EXERCISE INSTRUCTIONS
Copy the lines below word for word. Leave the pictures out of your answer.

[Collection entries]
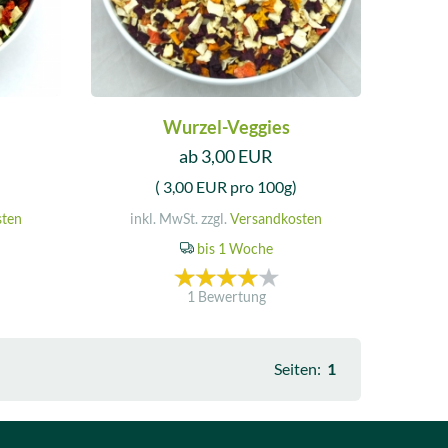
Wurzel-Veggies
ab 3,00 EUR
( 3,00 EUR pro 100g)
sten
inkl. MwSt. zzgl.
Versandkosten
bis 1 Woche
1 Bewertung
Seiten:
1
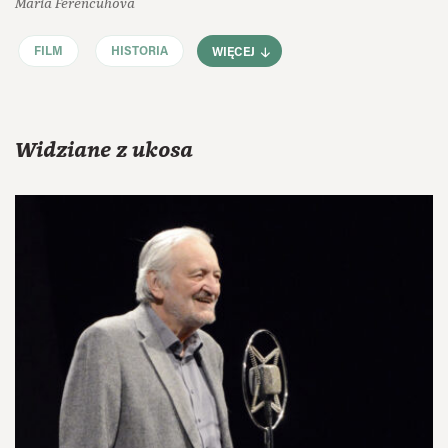
Maria Ferenčuhová
FILM
HISTORIA
WIĘCEJ
Widziane z ukosa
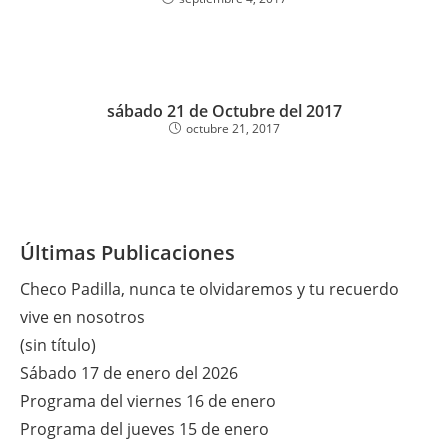
sábado 21 de Octubre del 2017
octubre 21, 2017
Últimas Publicaciones
Checo Padilla, nunca te olvidaremos y tu recuerdo
vive en nosotros
(sin título)
Sábado 17 de enero del 2026
Programa del viernes 16 de enero
Programa del jueves 15 de enero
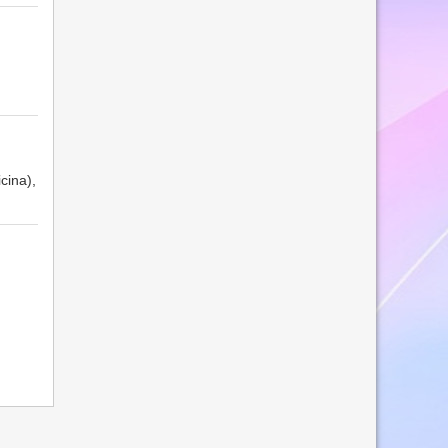
icina),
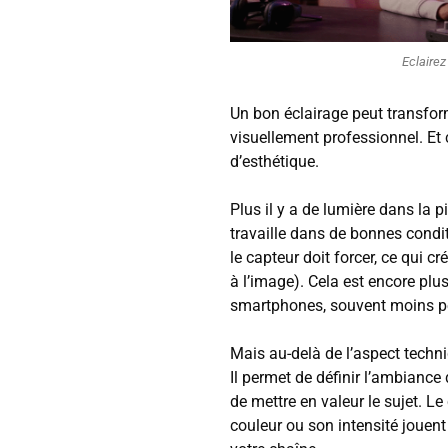
Eclaire
Un bon éclairage peut transfo
visuellement professionnel. Et
d’esthétique.
Plus il y a de lumière dans la 
travaille dans de bonnes condit
le capteur doit forcer, ce qui cr
à l’image). Cela est encore plu
smartphones, souvent moins p
Mais au-delà de l’aspect techniq
Il permet de définir l’ambiance 
de mettre en valeur le sujet. Le 
couleur ou son intensité jouent 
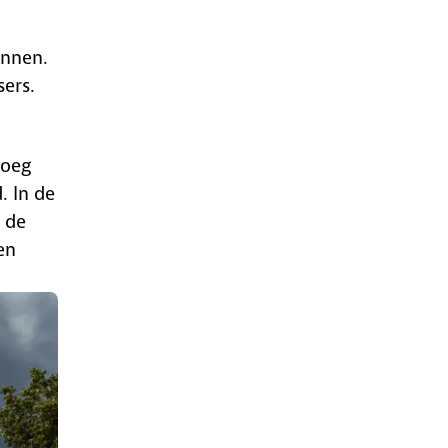
ennen.
ers.
roeg
. In de
 de
en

ANSWER SPACE
Wurzel-Veggies
ab 3,00 EUR
( 3,00 EUR pro 100g)
sten
inkl. MwSt. zzgl.
Versandkosten
bis 1 Woche
1 Bewertung
Seiten:
1
Maria Ferenčuhová
FILM
HISTORIA
WIĘCEJ
Widziane z ukosa
sábado 21 de Octubre del 2017
octubre 21, 2017
Últimas Publicaciones
Checo Padilla, nunca te olvidaremos y tu recuerdo
vive en nosotros
(sin título)
Sábado 17 de enero del 2026
Programa del viernes 16 de enero
Programa del jueves 15 de enero
icina),
Eclaire
Un bon éclairage peut transfo
visuellement professionnel. Et
d’esthétique.
Plus il y a de lumière dans la 
travaille dans de bonnes condit
le capteur doit forcer, ce qui cr
à l’image). Cela est encore plu
smartphones, souvent moins p
Mais au-delà de l’aspect techniq
Il permet de définir l’ambiance 
de mettre en valeur le sujet. Le 
couleur ou son intensité jouent 
ennen.
ers.
roeg
. In de
 de
en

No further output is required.